I also have something that would repair the ^ operator, but it only works for non-negative integer exponents.

--

Some combinations of in/out bases can have alternate calculations that would be much faster, and even faster without the need to support the entire base36 alphabet when translating from hex-to-base10, etc. Such as, translating from base16 by left-padding an odd-length with a '0' then storing the hex pairs as bytes inside the internal storage array. Then, each of those bytes are a 'pocket' where the 'carry' value isn't larger than 255. While the $base2() demo translated everything to base10 before translating to outbase, for executible code I imagine the efficiency would be translating inbase to the hex format of the internal storage, and from there translate to outbase.

Quote
#7 $bytes
$bytes is another candidate for the larger BF range:

//var -s %foo.bf 2 ^ 72 | echo -a $bytes(%foo.bf,b)

Quote
#8 $rand $rands
I'm curious how the $rand result is obtained for a range size larger than 2^64?

As I understand how the $rands SystemFunction036 works, gives you the number of random bytes requested, and the large range could be obtained by just requesting more bytes. But JSF64 returns just a single uint_64, so I wasn't sure if the BF results are obtained by appending several JSF outputs together until the underlying pseudo-random results is >= the requested range size.

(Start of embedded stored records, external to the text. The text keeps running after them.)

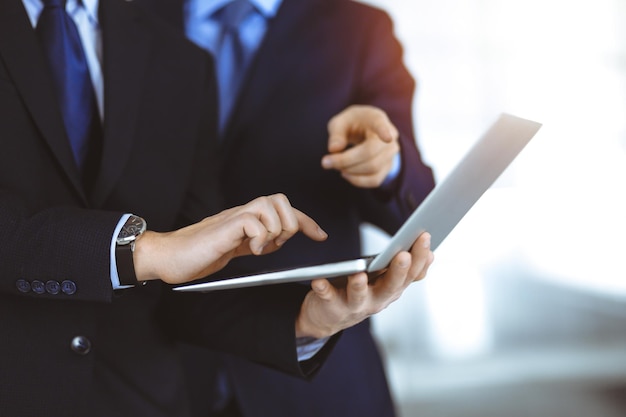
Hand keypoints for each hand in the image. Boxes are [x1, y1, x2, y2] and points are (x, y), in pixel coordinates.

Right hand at [133, 194, 327, 283]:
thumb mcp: (236, 248)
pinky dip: (260, 237)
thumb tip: (275, 242)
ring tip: (263, 246)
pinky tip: (251, 250)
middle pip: (281, 199)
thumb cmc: (198, 254)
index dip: (306, 221)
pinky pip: (254, 221)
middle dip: (290, 223)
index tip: (321, 235)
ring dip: (275, 230)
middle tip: (277, 243)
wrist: (168, 256)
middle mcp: (243, 213)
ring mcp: (234, 217)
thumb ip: (255, 242)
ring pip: (271, 206)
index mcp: (248, 218)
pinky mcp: (226, 226)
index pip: (284, 210)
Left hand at [295, 232, 433, 338]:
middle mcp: (377, 300)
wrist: (328, 317)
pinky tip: (319, 281)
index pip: (412, 274)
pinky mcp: (331, 307)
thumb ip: (405, 269)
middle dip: (398, 271)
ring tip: (359, 275)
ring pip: (360, 297)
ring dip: (360, 286)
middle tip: (403, 255)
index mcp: (392, 288)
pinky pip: (327, 297)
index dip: (420, 258)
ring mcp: (355, 306)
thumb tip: (430, 253)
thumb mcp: (385, 280)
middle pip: (391, 287)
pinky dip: (324, 289)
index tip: (424, 237)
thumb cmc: (359, 291)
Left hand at [321, 105, 399, 187]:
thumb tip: (334, 149)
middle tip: (326, 162)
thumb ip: (336, 133)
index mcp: (376, 118)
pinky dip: (357, 180)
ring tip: (336, 166)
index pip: (381, 124)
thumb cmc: (351, 124)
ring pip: (373, 168)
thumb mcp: (340, 123)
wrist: (365, 131)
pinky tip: (346, 174)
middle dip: (345, 160)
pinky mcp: (388, 168)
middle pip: (370, 152)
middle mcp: (390, 136)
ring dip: (350, 170)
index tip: (387, 138)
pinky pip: (374, 180)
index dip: (384, 131)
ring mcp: (391, 153)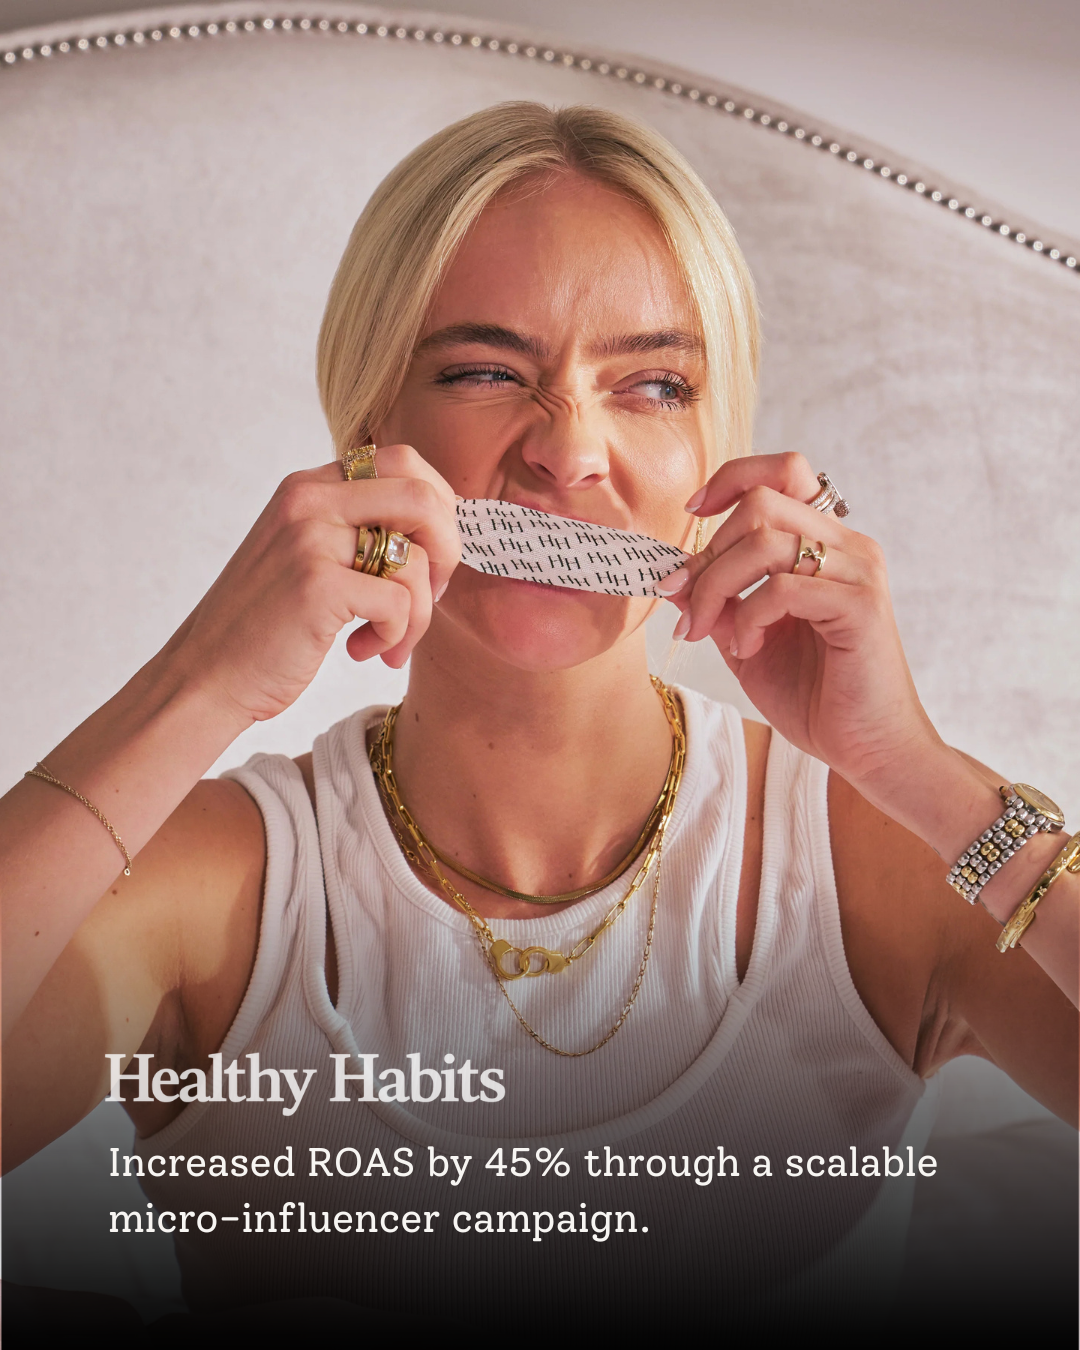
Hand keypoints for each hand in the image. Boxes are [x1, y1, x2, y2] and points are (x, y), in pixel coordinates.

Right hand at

//var -s %256bitrand.bf $rand(0,115792089237316195423570985008687907853269984665640564039457584007913129639935) , %randhex $base(%256bitrand.bf,10,16,64)

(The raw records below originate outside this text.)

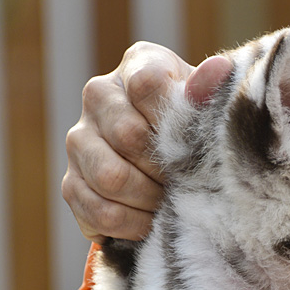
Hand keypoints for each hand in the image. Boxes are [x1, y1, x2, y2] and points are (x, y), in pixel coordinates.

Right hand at [62, 45, 231, 241]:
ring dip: (149, 198)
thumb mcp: (210, 105)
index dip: (174, 120)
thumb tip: (217, 71)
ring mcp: (80, 140)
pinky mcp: (72, 183)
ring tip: (172, 200)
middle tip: (190, 180)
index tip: (195, 140)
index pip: (147, 85)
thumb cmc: (198, 128)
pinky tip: (152, 221)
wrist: (178, 164)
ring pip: (110, 177)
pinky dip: (132, 224)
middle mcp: (99, 96)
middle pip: (128, 136)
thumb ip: (209, 92)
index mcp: (138, 65)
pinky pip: (99, 211)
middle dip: (166, 167)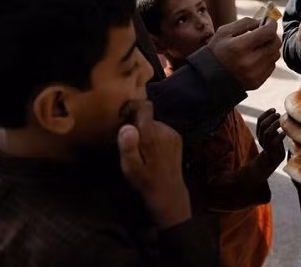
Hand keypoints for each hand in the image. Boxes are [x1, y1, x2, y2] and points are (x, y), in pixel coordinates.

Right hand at [118, 101, 190, 228]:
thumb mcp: (131, 168)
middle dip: (136, 125)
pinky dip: (154, 136)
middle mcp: (165, 130)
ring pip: (153, 124)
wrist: (169, 193)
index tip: (123, 116)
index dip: (132, 107)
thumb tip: (127, 127)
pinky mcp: (177, 138)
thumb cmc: (146, 181)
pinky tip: (151, 152)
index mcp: (152, 136)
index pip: (145, 107)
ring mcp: (173, 134)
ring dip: (145, 132)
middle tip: (128, 142)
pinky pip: (161, 130)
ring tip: (140, 150)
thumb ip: (128, 147)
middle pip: (147, 117)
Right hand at [207, 17, 280, 90]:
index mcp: (239, 47)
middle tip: (265, 32)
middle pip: (275, 44)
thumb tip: (263, 21)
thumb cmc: (217, 51)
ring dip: (270, 47)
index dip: (271, 24)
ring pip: (275, 55)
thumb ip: (245, 23)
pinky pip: (271, 66)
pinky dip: (267, 59)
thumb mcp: (224, 32)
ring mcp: (254, 74)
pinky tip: (256, 57)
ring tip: (259, 45)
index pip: (267, 33)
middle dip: (272, 35)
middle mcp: (249, 62)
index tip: (269, 20)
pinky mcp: (257, 82)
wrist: (208, 78)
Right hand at [251, 108, 285, 177]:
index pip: (260, 120)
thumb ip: (273, 128)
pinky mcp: (272, 152)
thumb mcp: (273, 136)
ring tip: (281, 122)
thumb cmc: (274, 147)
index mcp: (260, 133)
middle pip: (263, 125)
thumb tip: (280, 116)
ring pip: (267, 133)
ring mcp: (266, 146)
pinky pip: (274, 143)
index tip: (274, 109)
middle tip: (278, 115)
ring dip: (274, 125)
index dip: (266, 113)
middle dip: (271, 118)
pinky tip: (284, 133)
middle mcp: (261, 139)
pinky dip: (279, 136)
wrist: (270, 163)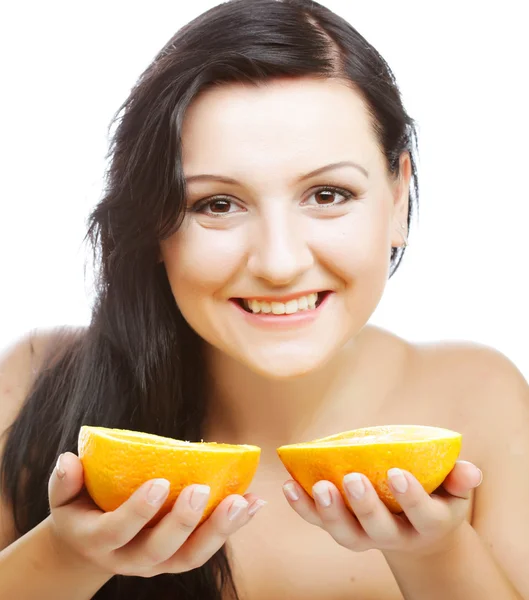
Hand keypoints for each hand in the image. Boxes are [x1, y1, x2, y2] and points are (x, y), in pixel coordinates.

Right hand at [47, 452, 265, 576]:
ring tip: (243, 503)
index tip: (159, 482)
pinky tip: (253, 504)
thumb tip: (68, 459)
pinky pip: (207, 548)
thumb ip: (64, 481)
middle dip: (183, 521)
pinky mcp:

Or, is BF mode trying to use the Knuth LCG that's baked into the bigfloat package? If I understand how this LCG works, it uses a 49-bit prime 'm', and returns a number in the range [0,m-1] which matches the new internal state. It adjusts the returned number to the range by dividing by 'm' to get a fraction between 0-1, which can then be multiplied based on the requested range size.

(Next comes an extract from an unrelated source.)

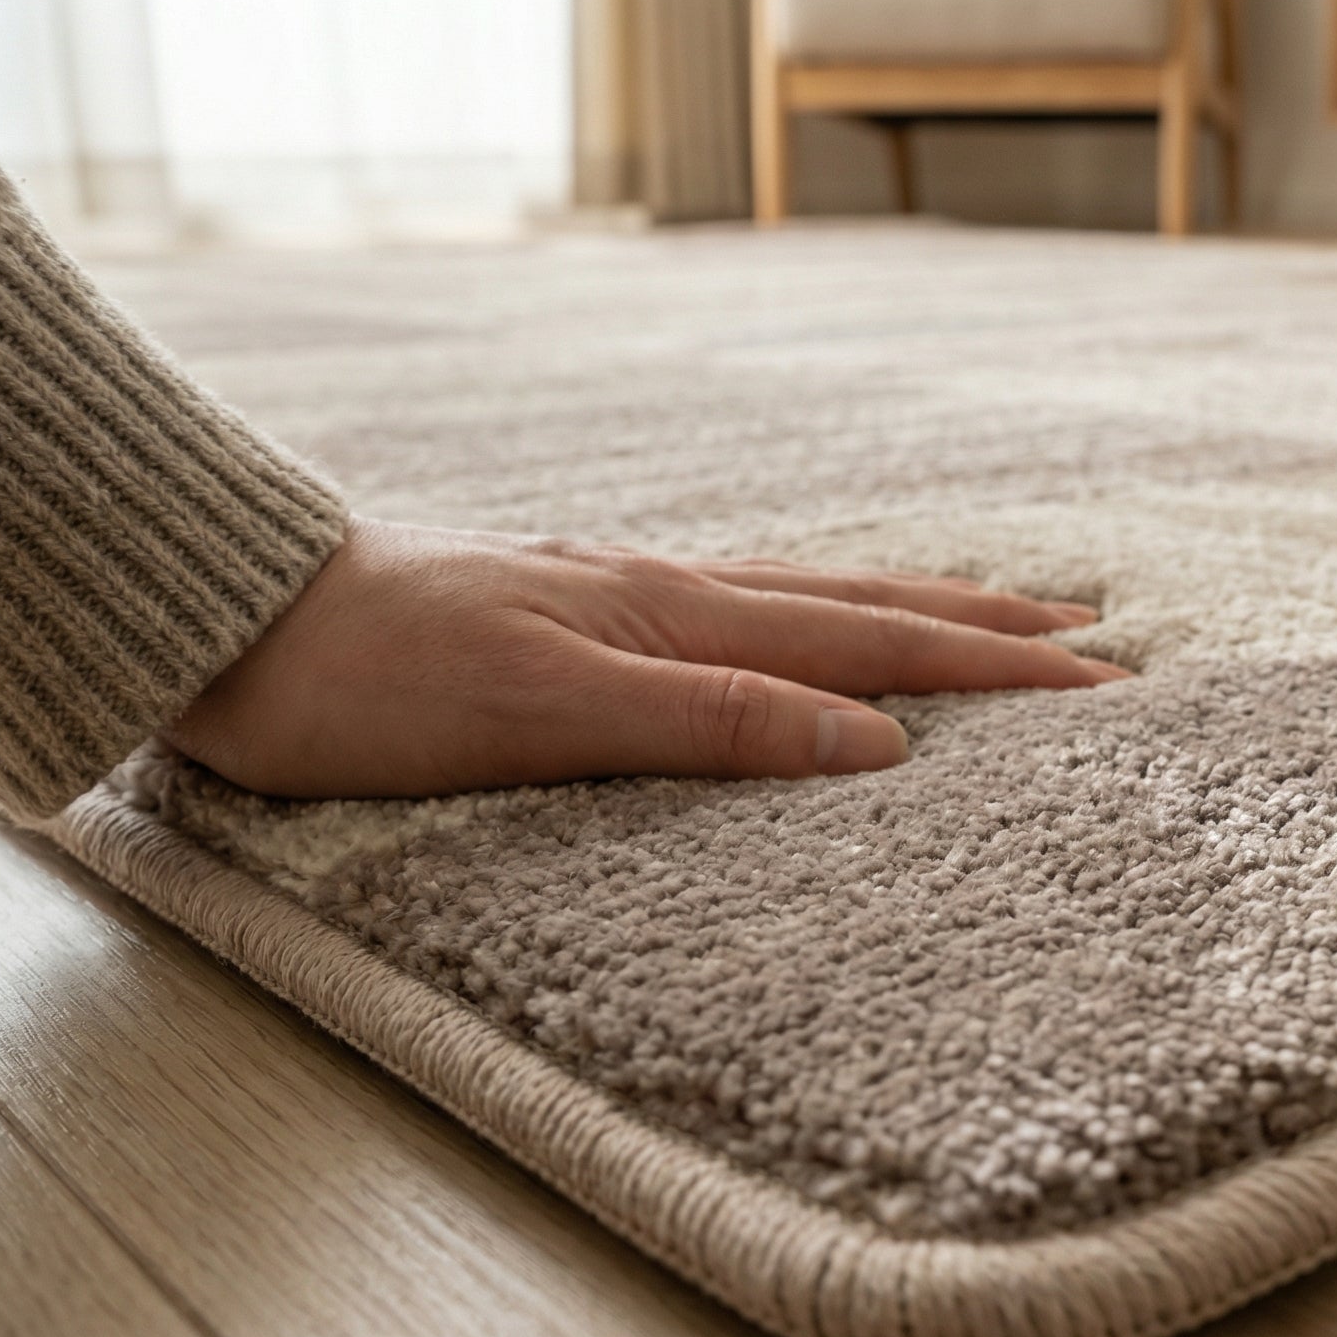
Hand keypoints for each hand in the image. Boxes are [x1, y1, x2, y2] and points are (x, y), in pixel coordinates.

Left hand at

JSF64 has a 64*4=256-bit internal state, and regardless of the value of the prior 64-bit output, it's possible for every 64-bit value to be the next output, including repeating the prior value, and it's not trivial to determine what the next output is.

On the other hand, the LCG returned output is 100% of the value of the internal RNG state, and each of the 49-bit RNG outputs can't be returned again until an interval of 2^49 outputs has passed where each of the other 49-bit numbers have their turn at being returned by the LCG. If 'm' is known, someone can request a range size matching 'm', which will return the value matching the entire internal state, which allows them to predict all the following 'random' number outputs except when something else interrupts to ask for its own random number.

--

Whatever is happening with $rand in BF mode, it's causing the time for $rand(1,9) to increase 7x, which is something I'm not seeing for similar small range like $calc(2+2) being in/out of BF mode.

//var %z 99999 , %i %z , %t $ticksqpc | while (%i) { !var %a.bx $rand(1,9) | !dec %i } | var %t1 $calc($ticksqpc - %t) , %i %z, %t $ticksqpc | while (%i) { !var %a.bf $rand(1,9) | !dec %i } | var %t2 $calc($ticksqpc - %t) | echo -a bf mode %t2 / doubles mode %t1 = $calc(%t2 / %t1)

Quote
#9 $pi Returns the value of the mathematical constant pi to 20 decimal places.

Nobody laugh, but in doubles mode the increased precision from $pi can affect the result, as in $calc(100000000*$pi). Since $pi in doubles mode had enough digits to make it less likely to be the source of a rounding error, it seems reasonable that - in BF mode where fractions are returned with 30 digits, that the 20 digit fraction of $pi should be lengthened to have more digits than that.

In doubles mode, the fraction for $pi was 20/6 = 333% the length returned by $calc, so since $calc can return 30 digit fractions, then $pi keeping up with that would have 100 digits.

And no I don't think the fraction needs to be that long, but should probably be at least slightly more than the 30 $calc can return.